Kara Memi'nin eserleriyle gençliğinden bu yana ilgilendiğini ifade eden Atasoy, şunları söyledi:
"Kara Memi'nin eserleri o kadar zengin ki bütün eserlerine bir sayfadan diğerine aynı tehzibin olup olmadığına bakıyordum ancak süslemesi tekrarlanan hiçbir sayfa göremedim. 470 sayfada birbirinden farklı süslemeler yapmak kolay kolay mümkün değildir. Muhibbi Divanı'nındaki tehzipte bin 555 koltuk olduğunu tespit ettim. Bu çok büyük bir sayı. Bunları motiflerine göre ayırdığımda yine hiç tekrarı olmadığını gördüm.

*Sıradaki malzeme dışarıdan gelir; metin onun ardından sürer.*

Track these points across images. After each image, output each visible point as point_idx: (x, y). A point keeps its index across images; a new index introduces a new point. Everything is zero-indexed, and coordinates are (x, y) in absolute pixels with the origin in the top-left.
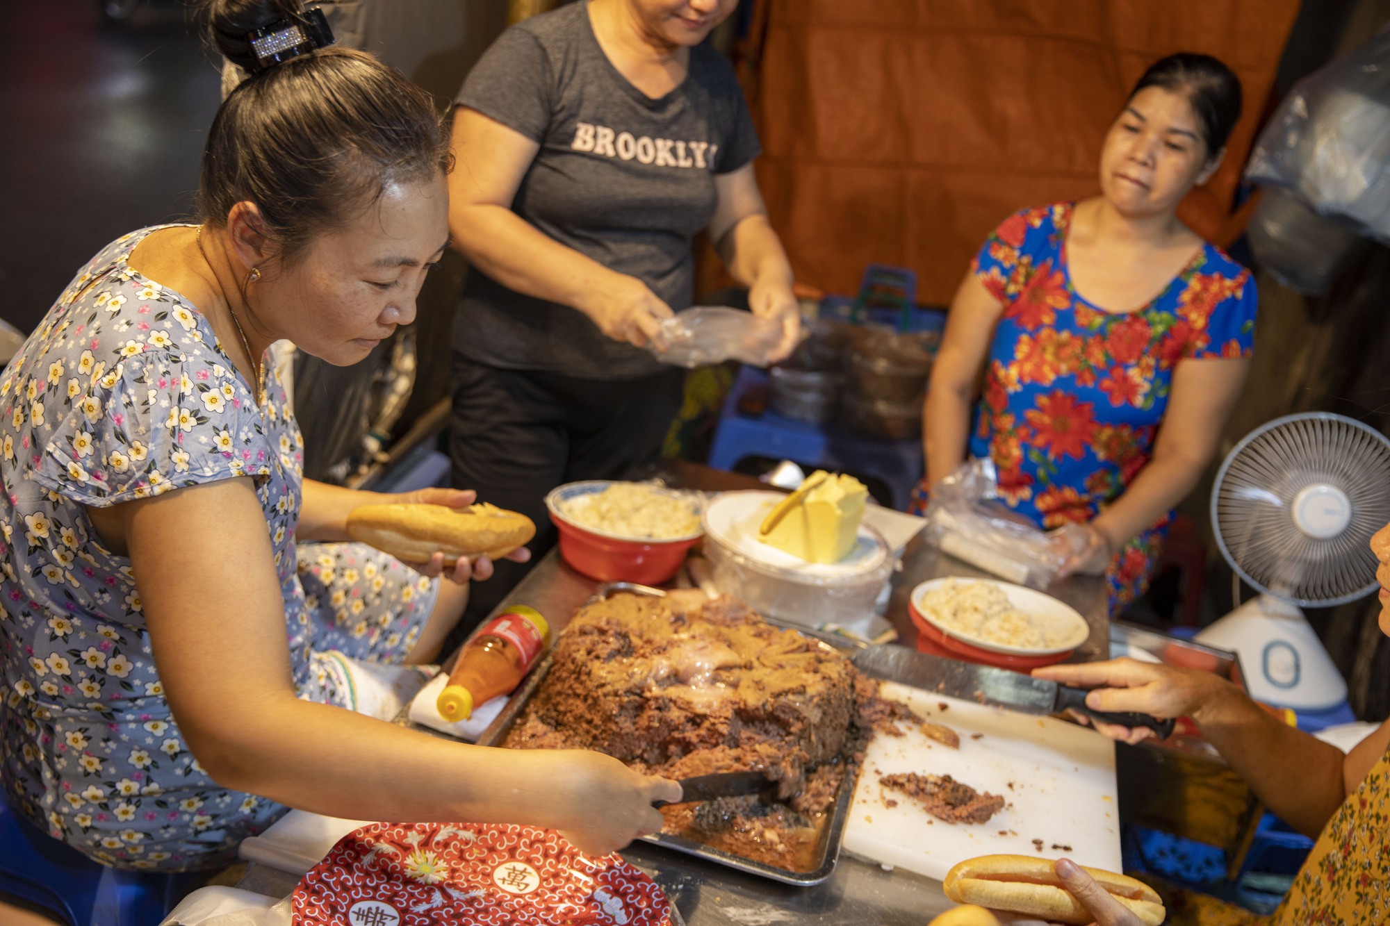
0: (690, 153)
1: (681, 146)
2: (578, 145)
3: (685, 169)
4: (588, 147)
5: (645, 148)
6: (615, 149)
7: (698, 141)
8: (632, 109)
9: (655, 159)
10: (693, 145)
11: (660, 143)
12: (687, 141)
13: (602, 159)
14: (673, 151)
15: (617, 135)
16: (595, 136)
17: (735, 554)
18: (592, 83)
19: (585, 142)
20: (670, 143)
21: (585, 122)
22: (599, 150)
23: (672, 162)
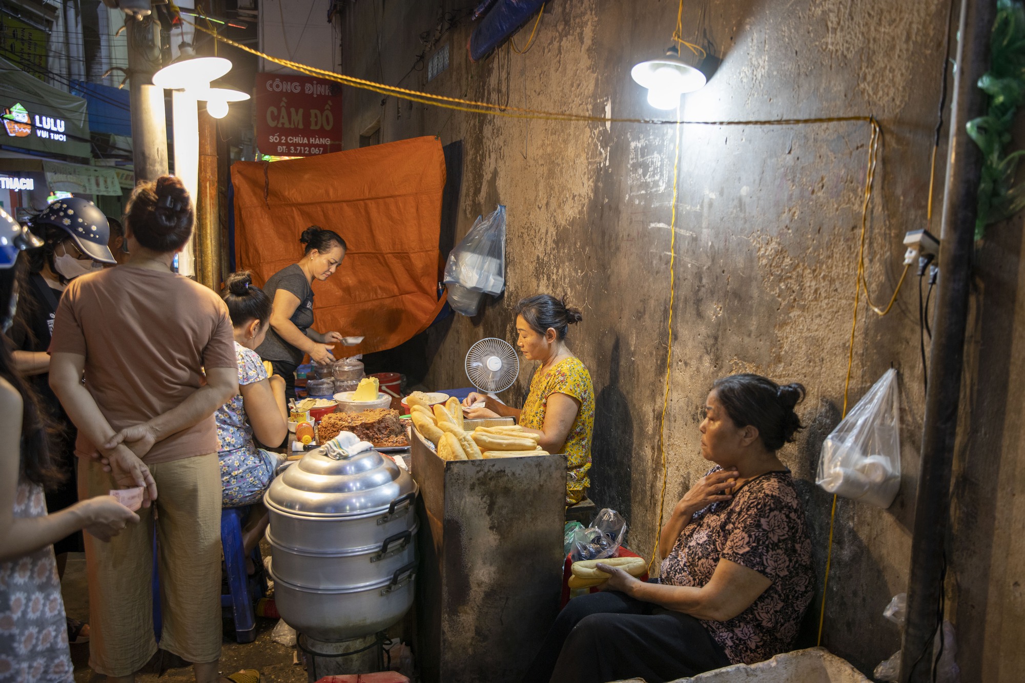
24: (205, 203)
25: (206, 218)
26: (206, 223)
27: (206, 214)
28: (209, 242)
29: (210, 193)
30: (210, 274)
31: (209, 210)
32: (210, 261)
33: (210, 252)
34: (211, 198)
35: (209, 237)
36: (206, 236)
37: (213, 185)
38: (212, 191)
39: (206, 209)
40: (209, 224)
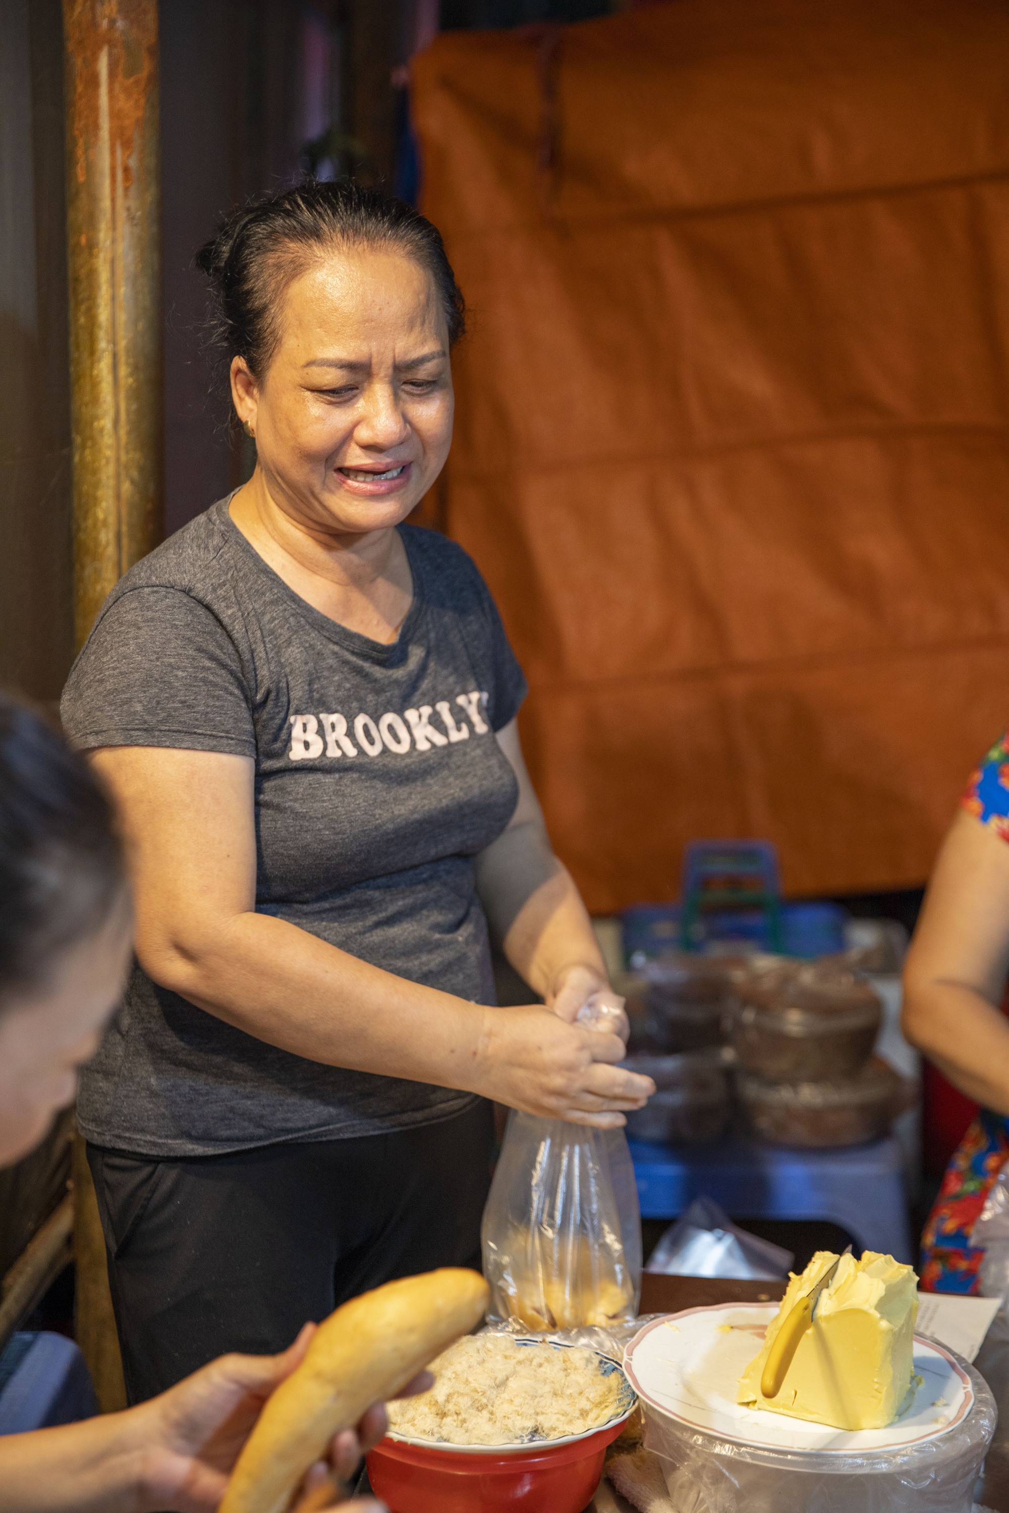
0: (460, 716)
1: (443, 707)
2: (297, 753)
3: (462, 743)
4: (315, 752)
5: (391, 728)
6: (356, 744)
7: (465, 692)
8: (358, 671)
9: (413, 742)
10: (461, 700)
11: (411, 715)
12: (450, 697)
13: (341, 767)
14: (436, 722)
15: (350, 720)
16: (321, 732)
17: (711, 1439)
18: (289, 642)
19: (307, 745)
20: (426, 710)
21: (298, 712)
22: (333, 753)
23: (440, 740)
24: (90, 168)
25: (92, 246)
26: (92, 273)
27: (92, 221)
28: (103, 367)
29: (115, 115)
30: (106, 537)
31: (106, 203)
32: (107, 473)
33: (107, 423)
34: (119, 135)
35: (103, 344)
36: (92, 340)
37: (130, 71)
38: (125, 104)
39: (94, 199)
40: (104, 276)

Bunu tespit etmek uzun yıllar alan bir çalışmayla mümkün oldu."
Kara Memi'nin Osmanlı sanatında olan çiçek üslubunun yaratıcısı olduğunu belirten Atasoy, her dönemde çiçek süslemesinin var olduğunu ancak bu çiçeklerin belirli bir çiçeğe benzemediğini, Kara Memi'de ise çiçeklerin tanınabildiğini kaydetti.
Atasoy, Osmanlı dönemi çiçek motiflerinin yapıldığı sanat eserlerinde birçok özelliği Muhibbi Divanı'nda bulması nedeniyle Kara Memi'nin bu noktada yol açıcı biri olduğunu sözlerine ekledi.